>>510802598My initial assumption was that this was a contractor justifying the sale price of a house he built rather than an owner line-iteming the cost, so you're right there. And I will confess my math was a bit short-sighted because I used a 2-3k square foot home estimate for the time-to-drywall but he does state the house itself is 8600 square feet, so the labor cost would theoretically be tripled, and that's a much bigger footprint than the "average home" I used in my wall math.
So hey, let's revisit that drywall math a little more carefully, and work it in the reverse order. An average room is about 225 square feet (14x16 feet), with a total perimeter of 60 feet, or about 15 pieces of drywall. With an 8600 square foot floor plan and assuming 3 stories (again, that's generous, the house is not 8 foot vaulted ceilings in every room on all 3 stories and all 3 stories do not occupy the total footprint, the basement and upper floor will be smaller, there's nothing above the garage, etc) that's 115 "total rooms", at an average of 15 pieces of drywall per room, which is 1,725 pieces of drywall, at approximately $14 a piece, so actually $24,150 total materials.
Assume it takes 6 workers 10 days to hang drywall in a 3,000 square foot home; a 9,000 square foot home would take 30 days. That's 1,440 man hours of labor at $45 an hour so $64,800 in total cost.

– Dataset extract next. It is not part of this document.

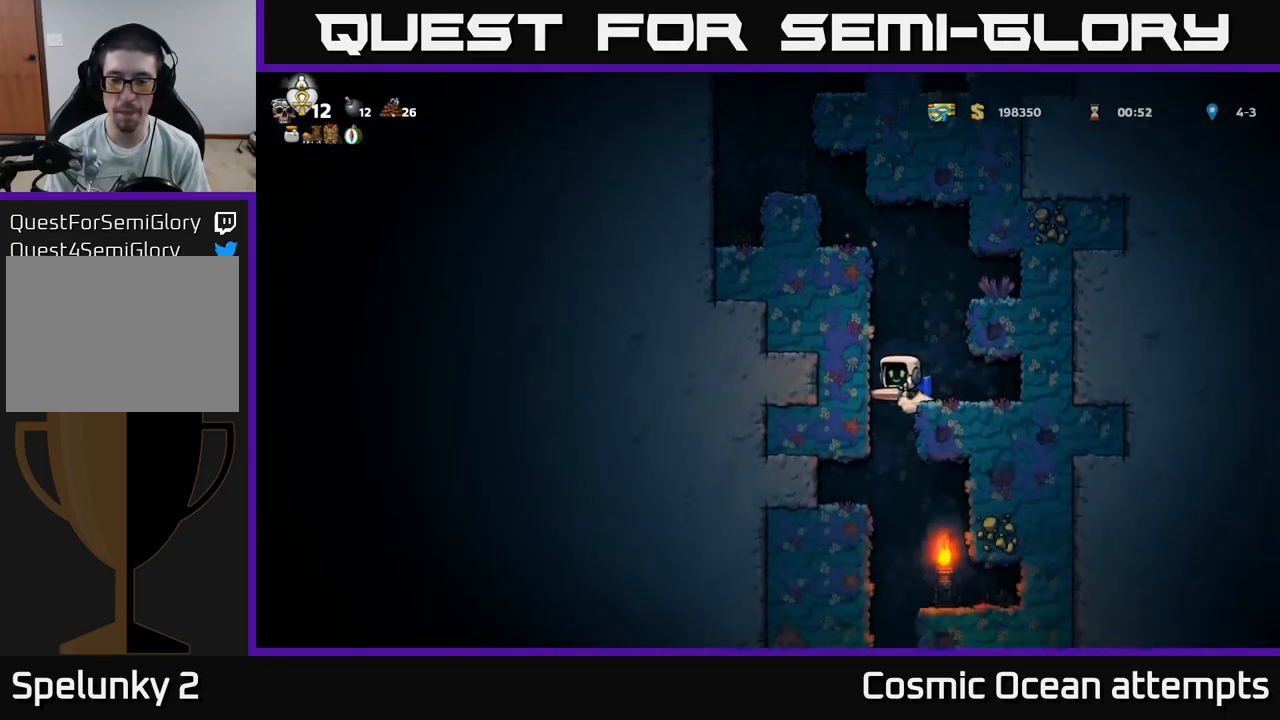
{"buttons": [], "left_stick": "center", "right_stick": "center", "events": [[267, "DPAD_LEFT", "down"], [350, "DPAD_LEFT", "up"]]}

So if you add the cost and the materials together for a house of that size, it's not really that egregious, actually. Obviously I'm overestimating the total amount of sheetrock to be bought and hung by quite a bit here, but the overheads aren't actually terribly obscene. I guess it's just crazy how much bigger an 8600 square foot house really is than the typical size of 2500 square feet.